At the initiative of Barbara Trachte, Secretary of State for Economic Transition, the Brussels Government has adopted the economic development aid reform for Brussels companies on its 1st reading. This reform has a twofold objective: to redirect regional economic support towards socially and environmentally exemplary companies and to simplify such aid in order to make it more understandable and better suited to the needs of entrepreneurs. This reform, which requires a new order, is a major focus of the Brussels Region's economic transition strategy, Shifting Economy.
Nearly 30 million euros of economic development aid granted to companies each year by Brussels Economy & Employment. It is intended to finance companies by awarding investment, consulting, recruitment or training grants... This aid is one of the main regional levers to support entrepreneurship. Every year, it enables about 4,000 companies to start up, transform or expand.
In the General Policy Declaration in July 2019, the Brussels Government committed to aligning the Region's economic objectives with its climate and social objectives. The aim? Total decarbonisation of the Brussels economy by 2050. This reform of the economic development aid is another step in this direction.
It has two major objectives:
THE ECONOMIC TRANSITION
The first objective is to direct regional economic support towards socially and environmentally exemplary business models. The reform therefore aims to support the gradual transformation of Brussels' economic activities so that they contribute to social and environmental challenges and the creation and maintenance of quality jobs for the people of Brussels. In practical terms, two deadlines are included in the future order: increases in aid are planned from 2024 for companies that are exemplary in social or environmental terms. In 2030, only such exemplary companies will have access to aid.

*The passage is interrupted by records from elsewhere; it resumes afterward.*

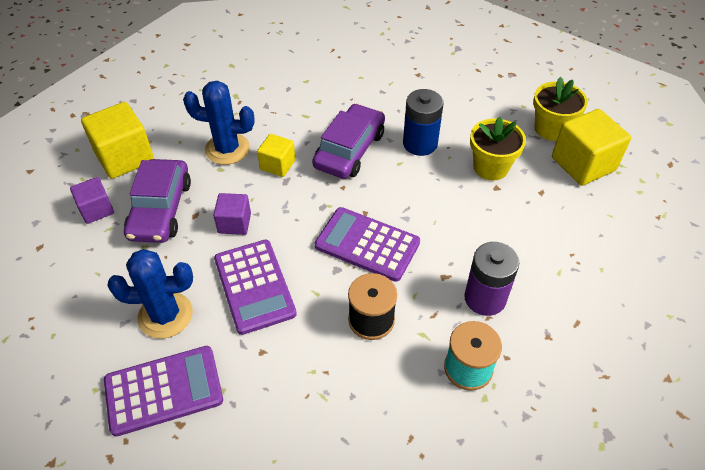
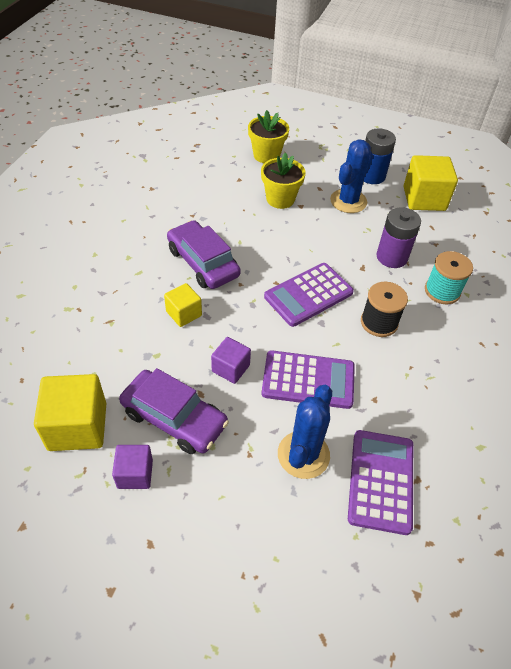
camera: 65 degrees left, 0 degrees up
blue cactus [183,80,255,165] -> blue cactus moved to [330,139,373,213]
blue battery [403,89,444,156] -> blue battery moved to [364,128,396,184]
yellow cube [552,109,631,186] -> yellow cube moved to [404,155,458,211]

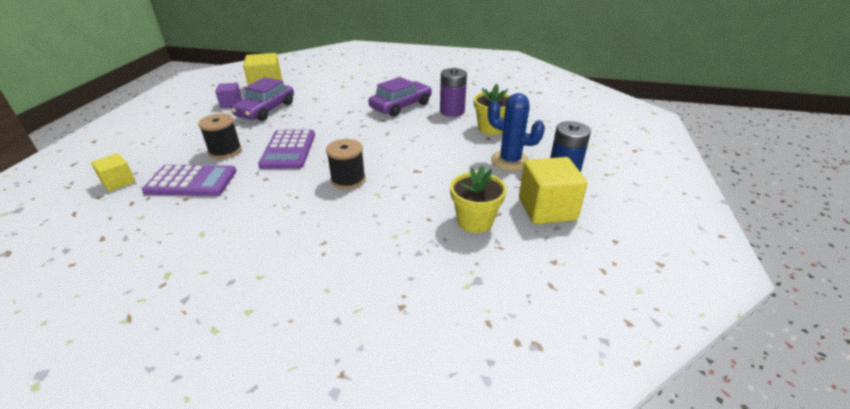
camera: 85 degrees right, 15 degrees down
yellow cube [164,283,202,327] -> yellow cube moved to [91,153,135,191]
purple cube [211,337,251,384] -> none
yellow flower pot [248,110,289,163] -> yellow flower pot moved to [450,165,507,233]
purple calculator [264,263,354,327] -> none
blue cactus [278,385,332,479] -> black spool [198,113,242,159]
purple battery [376,207,421,268] -> purple battery moved to [440,68,467,117]
turquoise spool [425,251,473,304] -> none

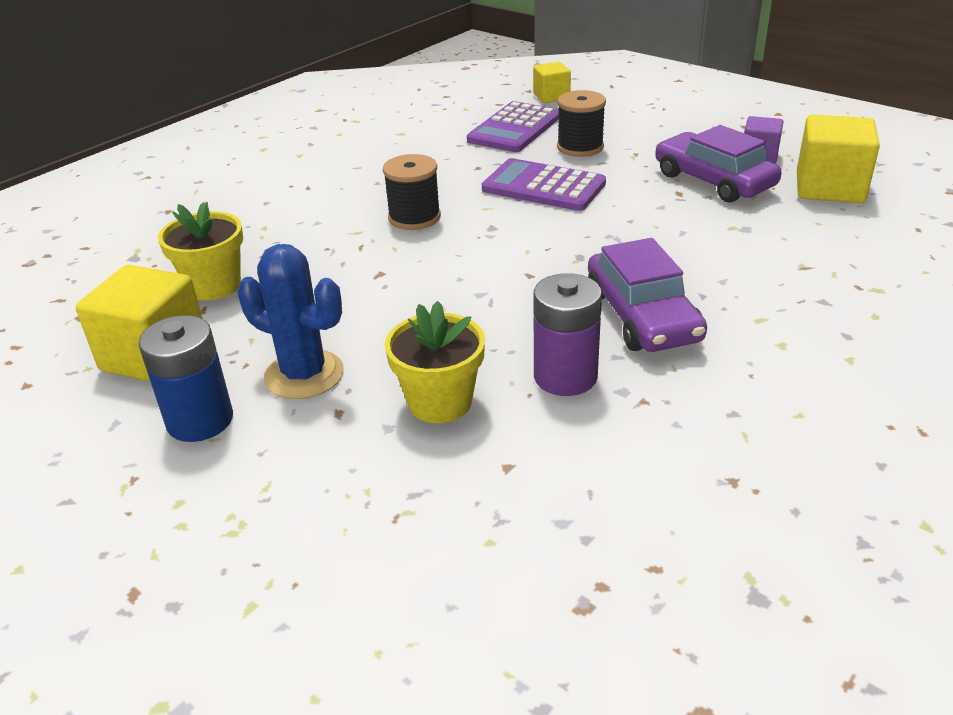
camera: 120 degrees right, 0 degrees up
blue cactus [488,93,545,171] -> blue cactus turned 60 degrees clockwise [238,244,344,399]

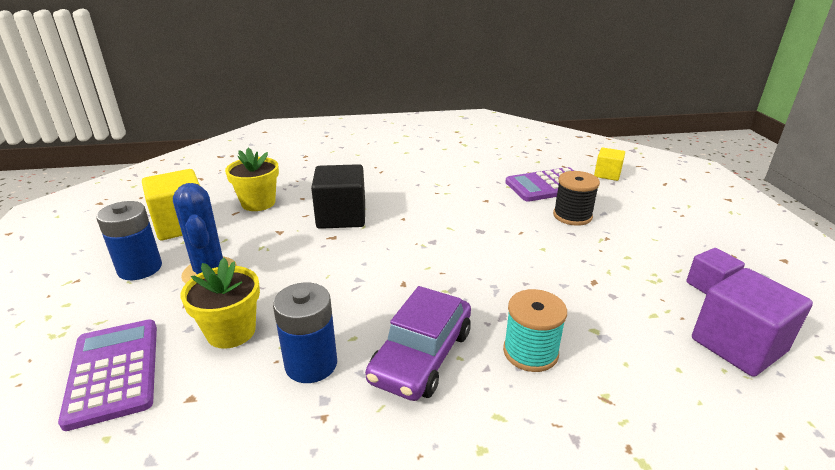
camera: 40 degrees right, 5 degrees down
black spool [383,154,441,230] -> none
purple calculator [482,158,606,211] -> purple calculator moved to [58,319,157,431]
purple battery [534,273,602,396] -> blue battery [273,283,337,383]
purple car [655,125,781,203] -> none
yellow cube [797,115,880,203] -> purple cube [692,268,813,377]
none -> black cube [311,164,365,229]
none -> turquoise spool [503,289,567,372]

Among the new features of this reform is the creation of new categories of aid to help companies finance their transition. This includes aid for consultancy and aid for investments that save or reuse resources or energy needed in production processes.
Other important innovations include making such aid available to entrepreneurs active in employment cooperatives (Smart, DiES, etc.), i.e. individuals who perform an entrepreneurial activity within a cooperative structure using the business number of this structure. Until now, these entrepreneurs did not have access to aid. Similarly, greater openness is planned for companies in the non-market sector, given their social impact and the number of jobs they generate. They will be able to obtain regional economic aid provided that they are not financed by more than 75% (previously 50%) of public funds and provided that these structures meet the other conditions of the order.
The second objective of the reform is to simplify the schemes by reducing the number of different types of aid from 26 to 17. The reform also aims to make the aid system more understandable, simpler and more in line with the needs of entrepreneurs and regional economic priorities. Thus, in order to improve the understanding of the different schemes, aid will be organised based on the company's development stage (launch, growth, handover, etc.). There is also a plan to remove a number of administrative barriers and strengthen the resources around regional economic priorities such as start-ups, companies or investments that contribute to social and environmental objectives, or the digitalisation of companies.
This reform is expected to come into effect in early 2024 after the order and various decrees have been adopted.